▸ **SOURCE DOCUMENT**:
Northumbria University Student and Alumni Award

  • Grace Higgins

    Grace Higgins is a writer who blends both the speculative and the surreal. Inspired by the works of Franz Kafka and Junji Ito, her prose often involves the exploration of characters who have been placed in bizarre and unnerving situations. She has recently completed her BA in Creative Writing and is currently studying for her MA, both at Northumbria University. She was also a recipient of the Chris K. Jones scholarship for creative writing. Her current work-in-progress is a science-fiction mystery that explores corporate exploitation of memory and mental health. She lives with her parents, younger brother and two kittens.

    It means the world to me to win this award. I still can’t believe it! My time at Northumbria University has been extremely valuable for honing my creative skills, and without the encouragement of my classmates and module leaders, I doubt I would have submitted my work to the Northern Writers’ Awards. To learn that such talented and creative people see the value in my work is a reward in itself, and I am so honoured. I look forward to the future and using this award to help me finish my first novel!

Tempest Prize

  • J.J. Carey

    J.J. Carey writes and works in Leeds. They were a finalist for the inaugural Tempest Prize, the Oxford Poetry Prize and runner-up in the Banyon Poetry Prize in 2024. They are published or forthcoming in Propel, Queerlings, Anarchist Fictions, Beyond the Veil Press and elsewhere. You can find more of their work at jjcarey.com.

    I’m deeply grateful to Dr Okechukwu Nzelu and the Northern Writers’ Awards for seeing the potential of this developing anticapitalist, anticolonial poetry collection. I’m also indebted to Anthony Anaxagorou, Out-Spoken Press, The Racial Justice Network and various other brilliant teachers and ancestors for their support and wisdom so far. Sharpening our voices, strengthening our storytelling and moving from being lone voices to connected movements feels ever-more urgent in this period of racial capitalism’s multiple genocides and accelerating fascism. Through this generous award, Andrew McMillan and New Writing North are offering me vital support for my part in that. I’m thrilled at this opportunity for mentoring and developing a writing network over the coming year. I hope I can do this honour justice in the work that follows.

Sid Chaplin Award

  • Lizzie Lovejoy

    Lizzie Lovejoy is a Darlo-born poet, performer and picture-maker. They’ve spent their life listening to people’s words, and now Lizzie translates local narratives into creative works. Working across the North, from the Scottish Borders to the Humber, Lizzie’s home is their inspiration because the North is a tale worth telling and contains so many stories worth hearing.

▸ **SUPPLIED MATERIAL**:
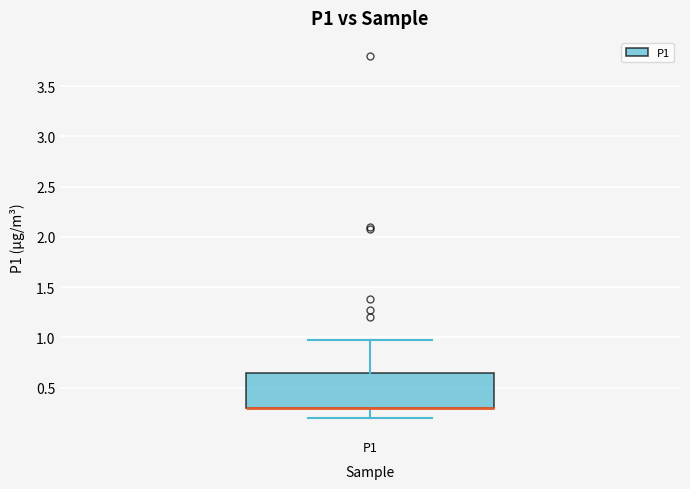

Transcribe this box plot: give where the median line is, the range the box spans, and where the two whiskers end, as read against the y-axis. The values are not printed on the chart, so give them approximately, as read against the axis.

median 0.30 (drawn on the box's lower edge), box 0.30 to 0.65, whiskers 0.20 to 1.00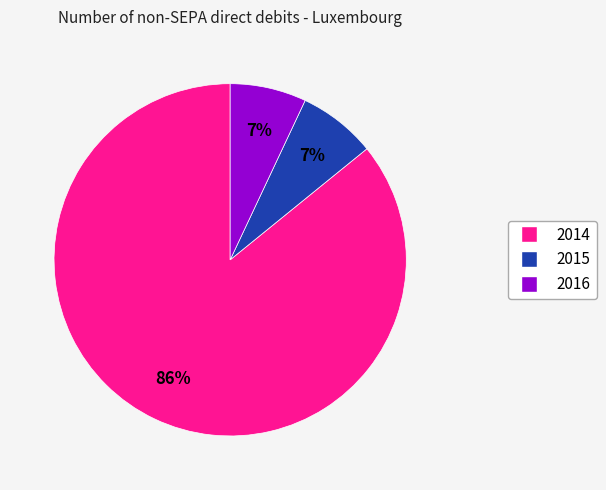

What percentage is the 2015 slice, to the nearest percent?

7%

▸ **WHAT TO WORK ON**:
(a) Transcribe the passage of the award profiles that begins with the words containing "It means the" and ends with "my first novel!".
(b) Render this sentence from the award profiles in Spanish: "She was also a recipient of the Chris K. Jones scholarship for creative writing."
Rely only on the award profiles and not on the listing.

▸ **SOLVED PROBLEMS**:
(a)
It means the world to me to win this award. I still can’t believe it! My time at Northumbria University has been extremely valuable for honing my creative skills, and without the encouragement of my classmates and module leaders, I doubt I would have submitted my work to the Northern Writers’ Awards. To learn that such talented and creative people see the value in my work is a reward in itself, and I am so honoured. I look forward to the future and using this award to help me finish my first novel!

(b) Ella también recibió la beca Chris K. Jones de escritura creativa.